Note: This bug is displayed in read-only format because the product is no longer active in Red Hat Bugzilla.

Bug 1795308

Summary: [ovn] Reduce the number of connections to SB database from metadata agents
Product: Red Hat OpenStack Reporter: Daniel Alvarez Sanchez <dalvarez>
Component: python-networking-ovnAssignee: Lucas Alvares Gomes <lmartins>
Status: CLOSED CURRENTRELEASE QA Contact: Eran Kuris <ekuris>
Severity: high Docs Contact:
Priority: high    
Version: 16.0 (Train)CC: apevec, jlibosva, lhh, lmartins, majopela, scohen
Target Milestone: ---Keywords: Triaged
Target Release: ---   
Hardware: Unspecified   
OS: Unspecified   
Whiteboard:
Fixed In Version: Doc Type: If docs needed, set a value
Doc Text:
Story Points: ---
Clone Of: Environment:
Last Closed: 2021-02-11 09:28:31 UTC Type: Bug
Regression: --- Mount Type: ---
Documentation: --- CRM:
Verified Versions: Category: ---
oVirt Team: --- RHEL 7.3 requirements from Atomic Host:
Cloudforms Team: --- Target Upstream Version:
Embargoed:
Bug Depends On:    
Bug Blocks: 1797685    

Description Daniel Alvarez Sanchez 2020-01-27 16:32:38 UTC
Right now, the number of metadata workers comes from os_workers fact [0] which is calculated here [1] and capped to a max of 12.

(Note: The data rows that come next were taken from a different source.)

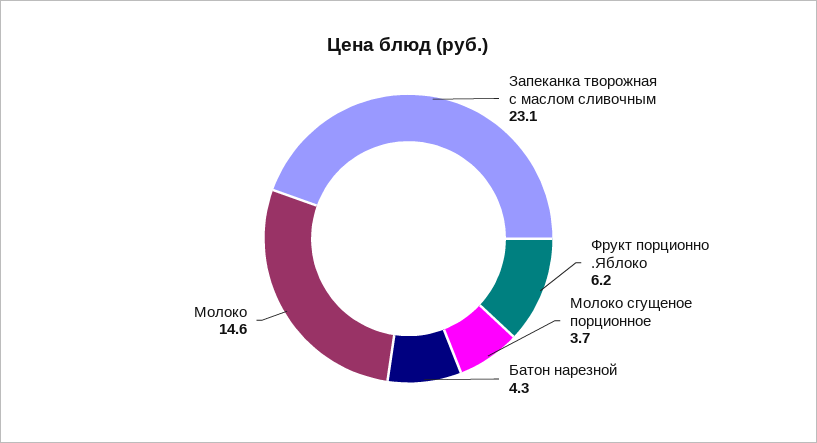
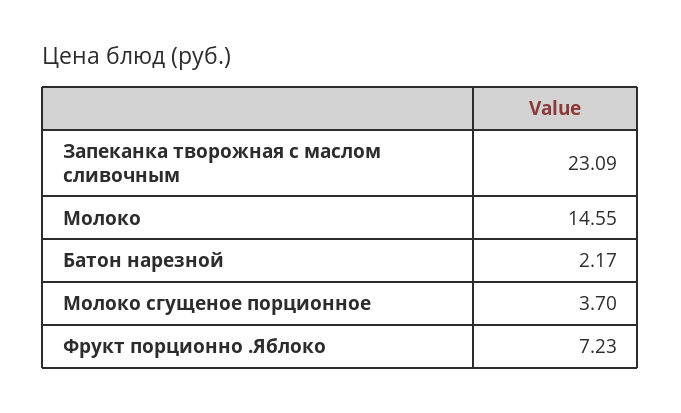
  {
    "Запеканка творожная с маслом сливочным": 23.09,
-   "Фрукт порционно .Яблоко": 6.2,
+   "Фрукт порционно .Яблоко": 7.23,
    "Молоко сгущеное порционное": 3.7,
-   "Батон нарезной": 4.3,
+   "Батон нарезной": 2.17,
    "Молоко": 14.55
  }

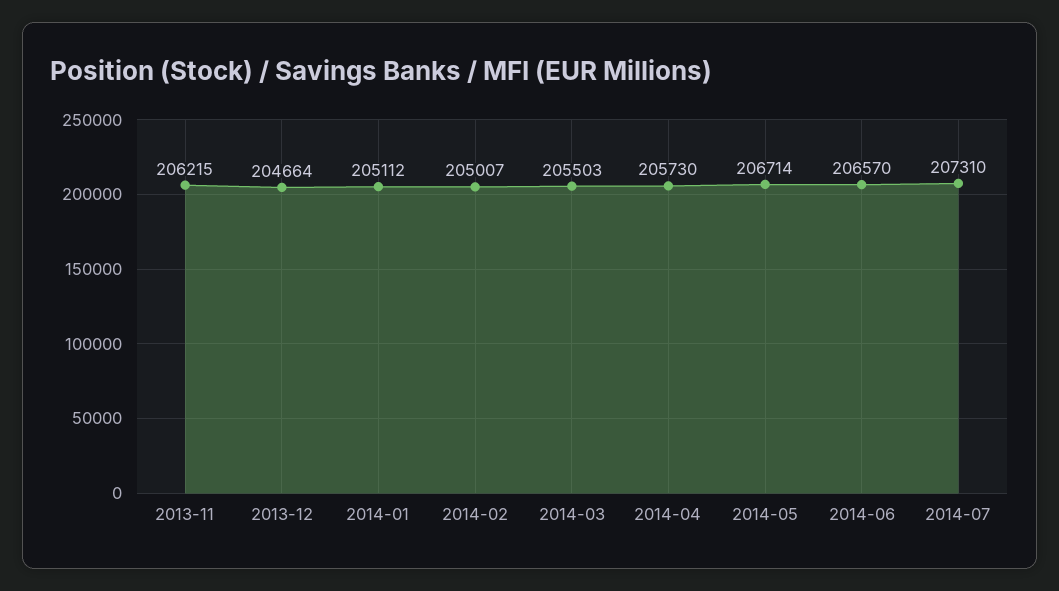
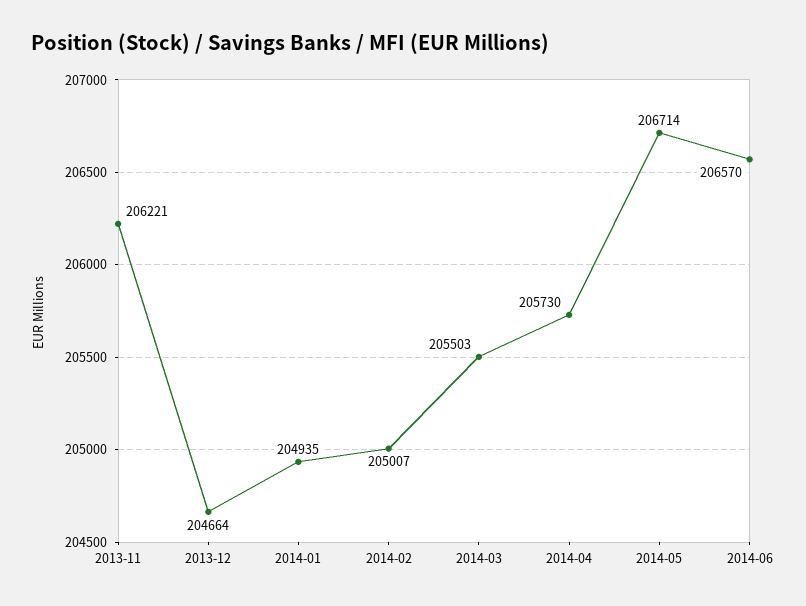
  {
-   "2013-11": 206215,
+   "2013-11": 206221,
    "2013-12": 204664,
-   "2014-01": 205112,
+   "2014-01": 204935,
    "2014-02": 205007,
    "2014-03": 205503,
    "2014-04": 205730,
    "2014-05": 206714,
-   "2014-06": 206570,
+   "2014-06": 206570
-   "2014-07": 207310
  }

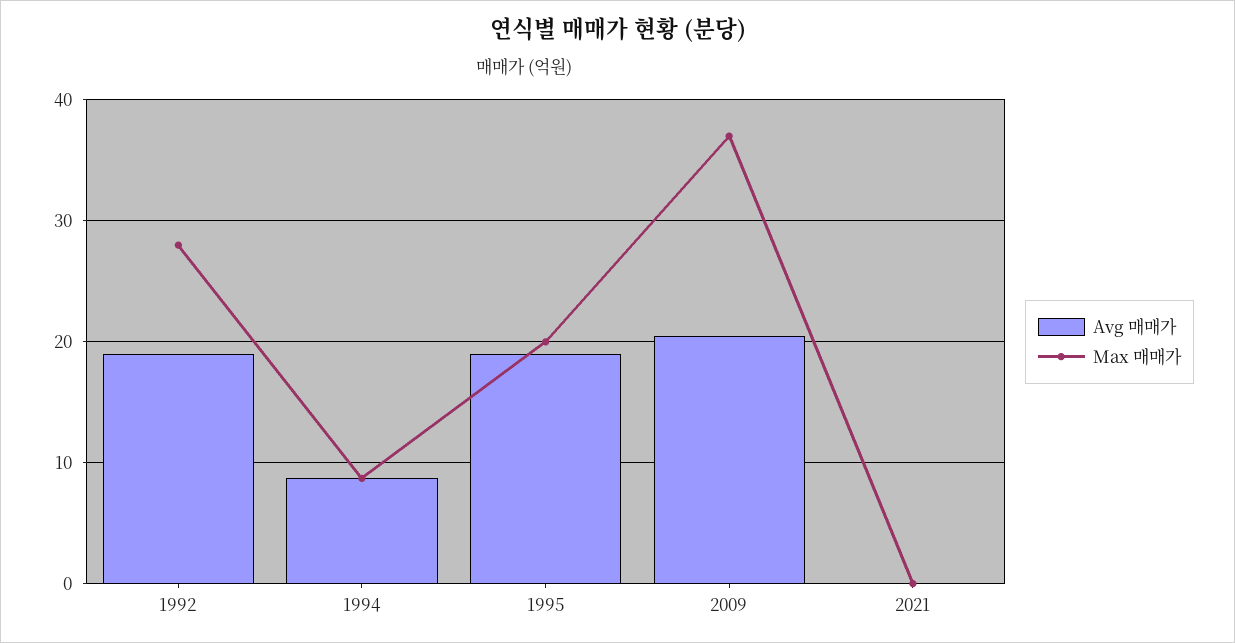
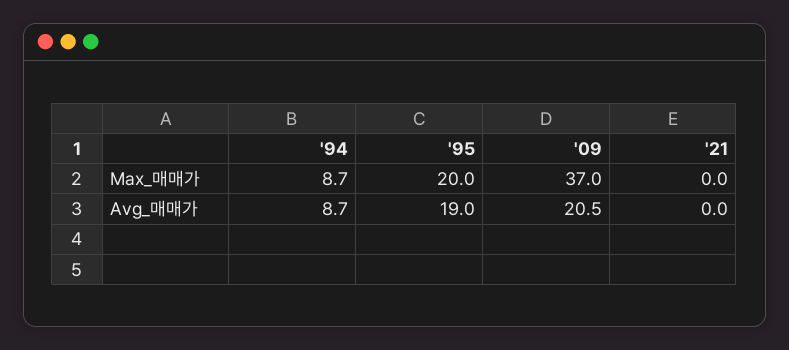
  {
    "Avg 매매가": {
-     "1992": 19,
      "1994": 8.7,
      "1995": 19,
      "2009": 20.5,
      "2021": 0
    },
    "Max 매매가": {
-     "1992": 28,
      "1994": 8.7,
      "1995": 20,
      "2009": 37,
      "2021": 0
    }
  }

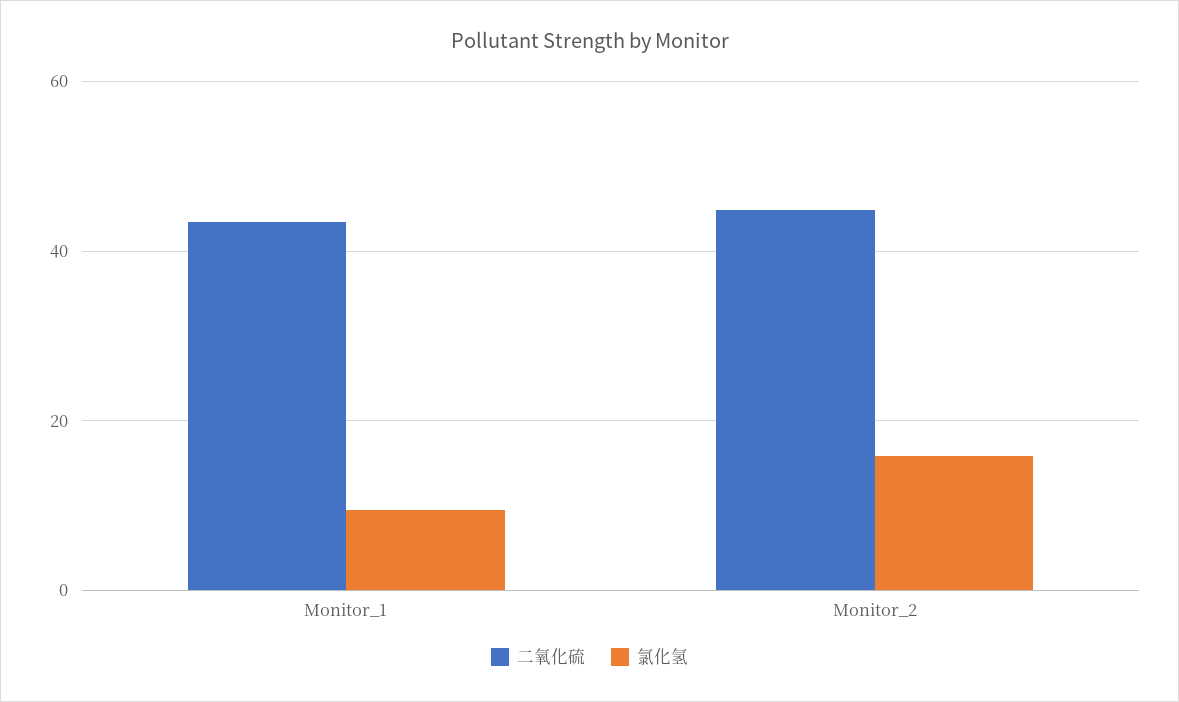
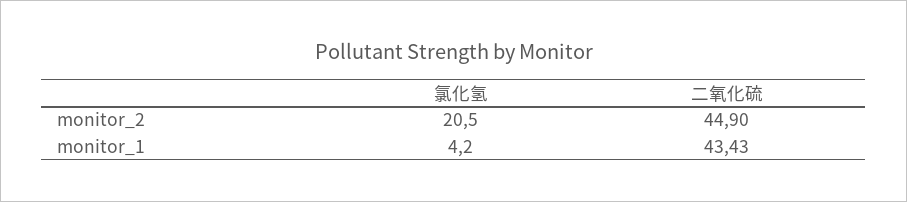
  {
    "二氧化硫": {
      "Monitor_1": 43.43,
      "Monitor_2": 44.9
    },
    "氯化氢": {
-     "Monitor_1": 10,
+     "Monitor_1": 4.2,
-     "Monitor_2": 16
+     "Monitor_2": 20.5
    }
  }

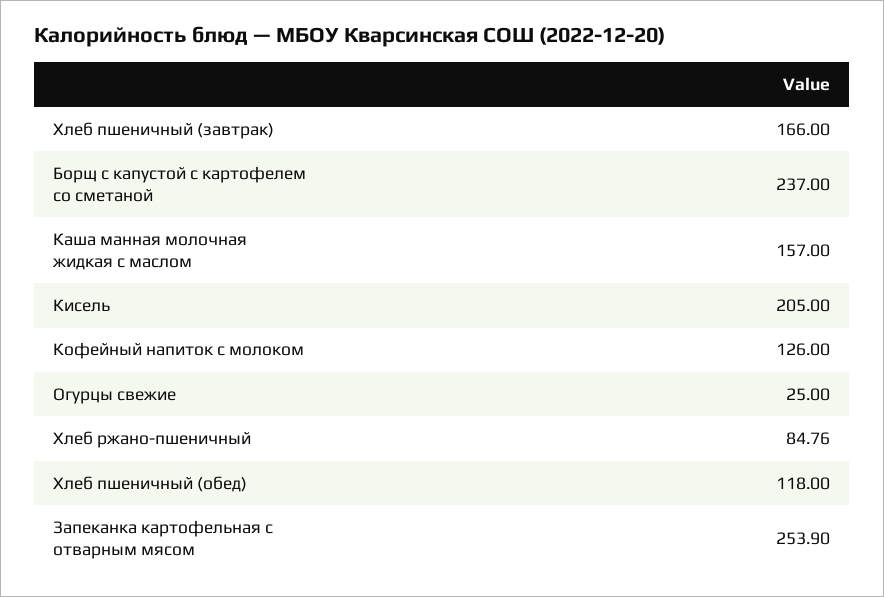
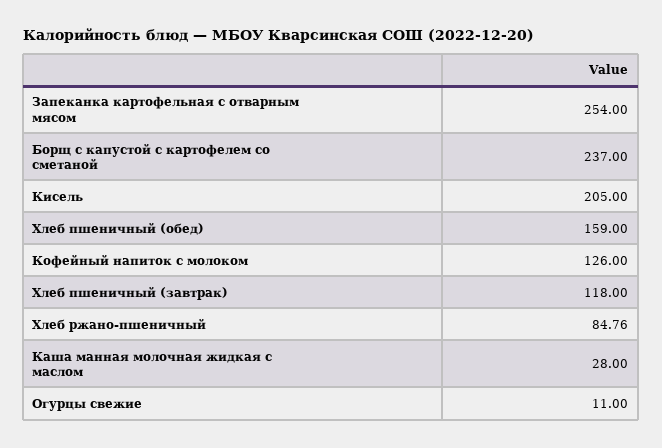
  {
-   "Хлеб пшеничный (завтрак)": 166,
+   "Хлеб пшеничный (завтрак)": 118,
    "Борщ с капустой с картофелем со сметаной": 237,
-   "Каша манная молочная жидкая с маслом": 157,
+   "Каша манная молочная жидкая с маслом": 28,
    "Кисель": 205,
    "Кофейный напиток с молоком": 126,
-   "Огурцы свежие": 25,
+   "Огурцы свежие": 11,
    "Хлеб ржано-пшеничный": 84.76,
-   "Хлеб пшеничный (обед)": 118,
+   "Хлеб пшеничный (обед)": 159,
-   "Запеканка картофельная с отварным мясом": 253.9
+   "Запеканка картофельная с отварным мясом": 254
  }

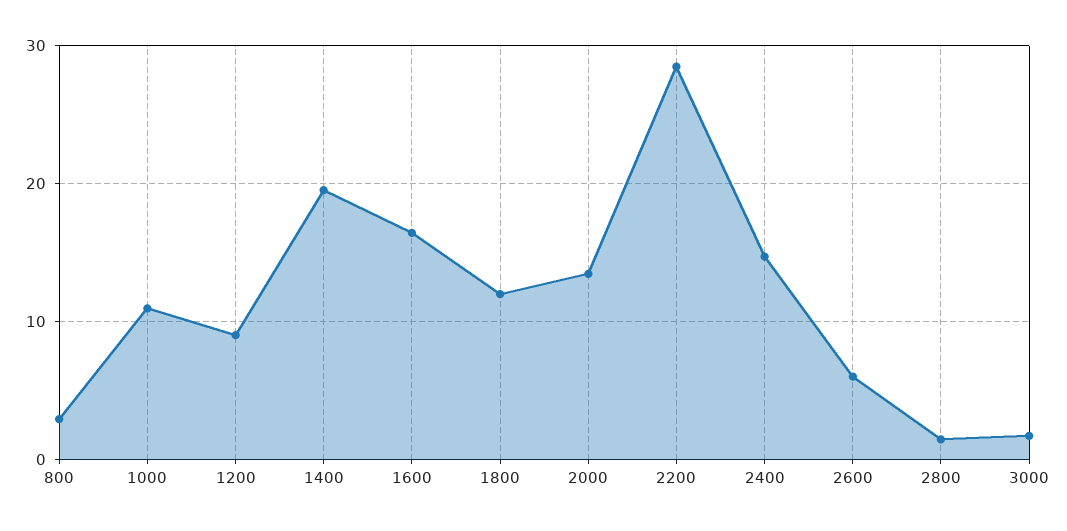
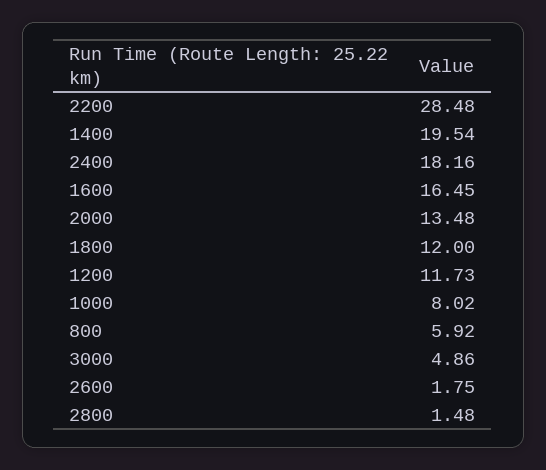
  {
-   "800": 3,
+   "800": 5.92,
-   "1000": 11,
+   "1000": 8.02,
-   "1200": 9,
+   "1200": 11.73,
    "1400": 19.54,
    "1600": 16.45,
    "1800": 12,
    "2000": 13.48,
    "2200": 28.48,
-   "2400": 15,
+   "2400": 18.16,
-   "2600": 6,
+   "2600": 1.75,
    "2800": 1.48,
-   "3000": 2
+   "3000": 4.86
  }

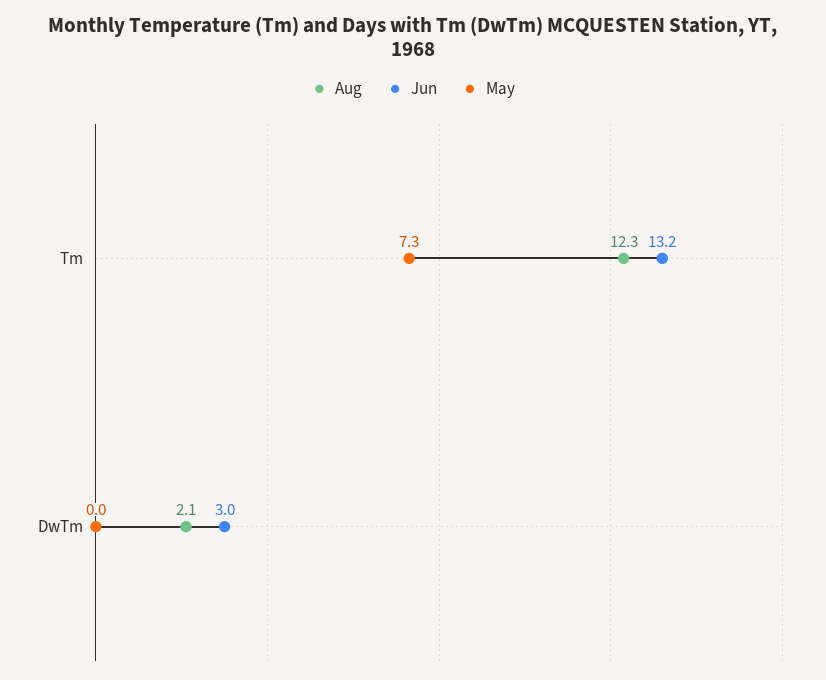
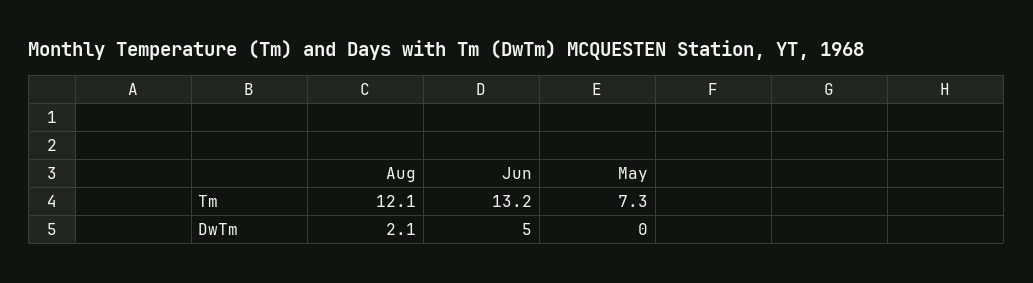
  {
    "Aug": {
-     "Tm": 12.3,
+     "Tm": 12.1,
      "DwTm": 2.1
    },
    "Jun": {
      "Tm": 13.2,
-     "DwTm": 3
+     "DwTm": 5
    },
    "May": {
      "Tm": 7.3,
      "DwTm": 0
    }
  }

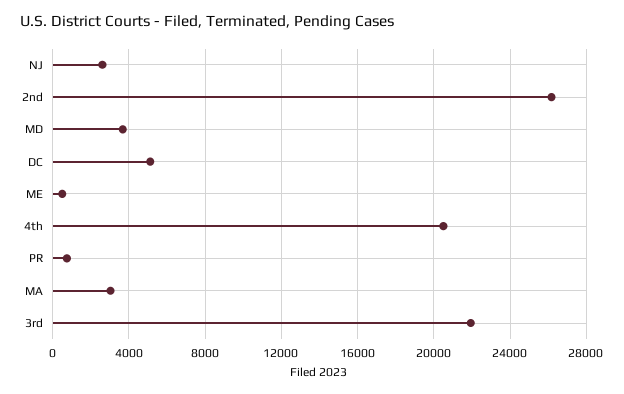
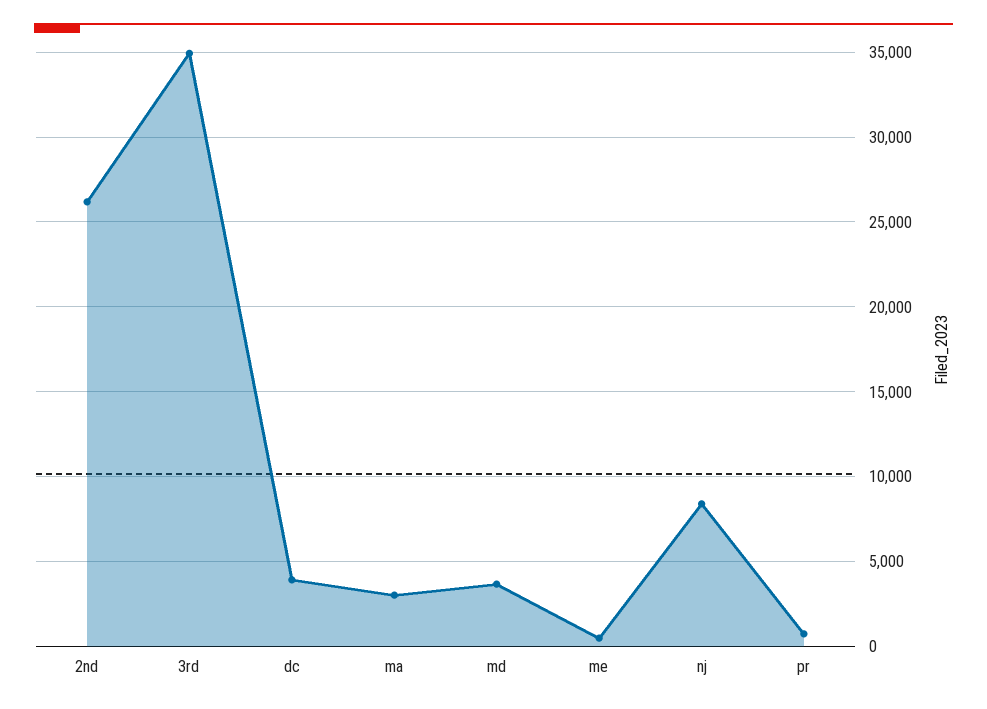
  {
-   "NJ": 2500,
+   "NJ": 8500,
    "2nd": 26000,
    "MD": 3500,
-   "DC": 5000,
+   "DC": 4000,
    "ME": 500,
-   "4th": 20500,
    "PR": 500,
    "MA": 3000,
-   "3rd": 22000
+   "3rd": 35000
  }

Each of this workers opens a connection to the OVN SouthBound database which, on large systems, can lead to unnecessary load for the central ovsdb-server.

In ML2/OVN, metadata agent is deployed on every compute node so compared to ML2/OVS, where it's deployed on controllers/networkers, the number of workers could be ideally reduced offering the same or better level of scalability (?).

In order to reduce the stress on ovsdb-server and offer the same level of scalability when it comes to serving concurrent metadata requests from instances, we need to reduce the number of workers.

We could investigate if we can keep the number of workers that process metadata requests coming from haproxy on the UNIX domain socket while having just one single OVNWorker that processes events from the SB server.

As a note, metadata agent does not monitor too many tables [2] so, at scale, it will not suffer too much as tables like Logical_Flows are not being monitored. However, if the number of port grows, it can be hard for both metadata agent and central ovsdb-server. See [3]. 

[0] https://opendev.org/openstack/puppet-neutron/src/branch/stable/train/manifests/agents/ovn_metadata.pp#L48
[1] https://opendev.org/openstack/puppet-openstacklib/src/branch/stable/train/lib/facter/os_workers.rb#L37
[2] https://github.com/openstack/networking-ovn/blob/stable/train/networking_ovn/agent/metadata/ovsdb.py#L34-L35
[3] https://bugzilla.redhat.com/show_bug.cgi?id=1795295